### Auszug
KISS für Arme?
Starmen sind – zumindest für mich – so etwas wie die fleissigen Bienchen im Rockgeschäft. Während 2020 so ziemlich die gesamte Musikbranche brach lag (oder allenfalls auf Sparflamme vor sich hin köchelte), veröffentlichen die Schweden eben mal kurz zwei Alben („Welcome To My World“ im Februar, „Kiss The Sky“ im Juli) – und nun steht bereits Opus Nummero drei in den Startlöchern: „By The Grace Of Rock’n’Roll“! Faul geht anders…
Die Idee hinter den selbst ernannten Sternenmännern ist eigentlich so simpel wie genial: Man nehme die populärsten Ingredienzien des Hard Rocks der 80er-Jahre, würze das Ganze mit eingängigen Melodien und gebe noch einen Schuss Glam hinzu – fertig! Dieser Rock-Baukasten-Ansatz wurde denn auch konsequent umgesetzt – und bevor jetzt jemand „Castingschrott“ schreit… so trivial ist die Sache natürlich nicht. Den sonnigen Protagonisten ging es nämlich schlicht darum, mit Spass an der Freude ihren Helden der wohl coolsten Dekade ever zu huldigen – und als Zuckerguss gibt’s für jedes Bandmitglied seine eigene Farbe plus den passenden Schminkstern ins Gesicht obendrauf (was mich zu der Frage führt: Wer in aller Welt denkst sich sowas aus?).

### Gespeicherte Daten
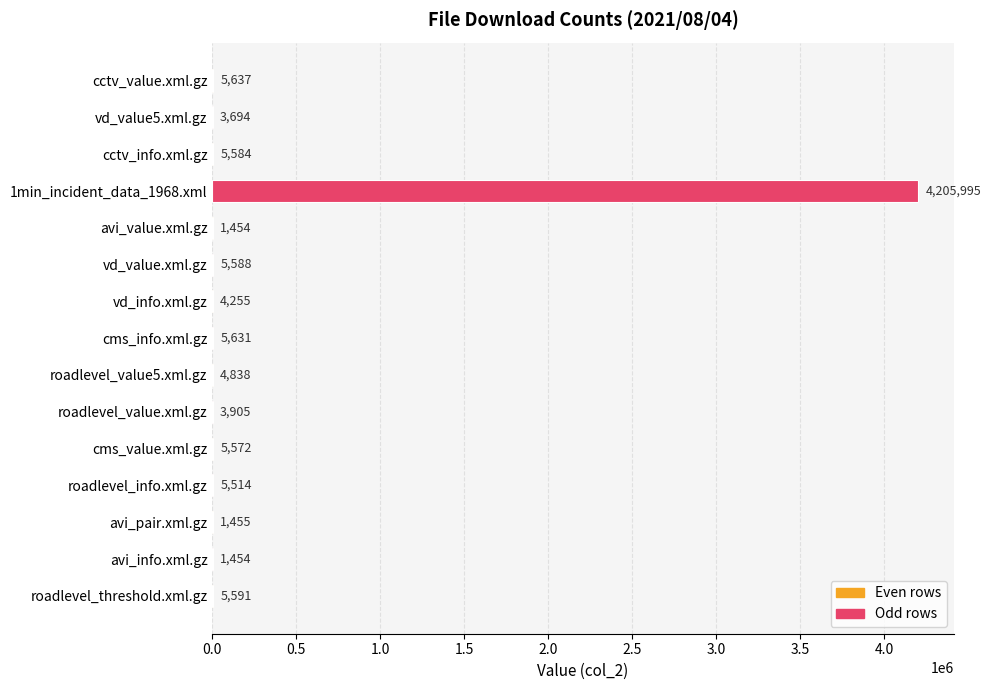

What is the maximum value shown in the chart?

4205995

### Schriftliche Aufgabe
In welchem Monat und Jahr kam laut dem Auszug über Starmen das Album „Kiss The Sky“ heraus?

### Antwortfeld
Im Juli 2020.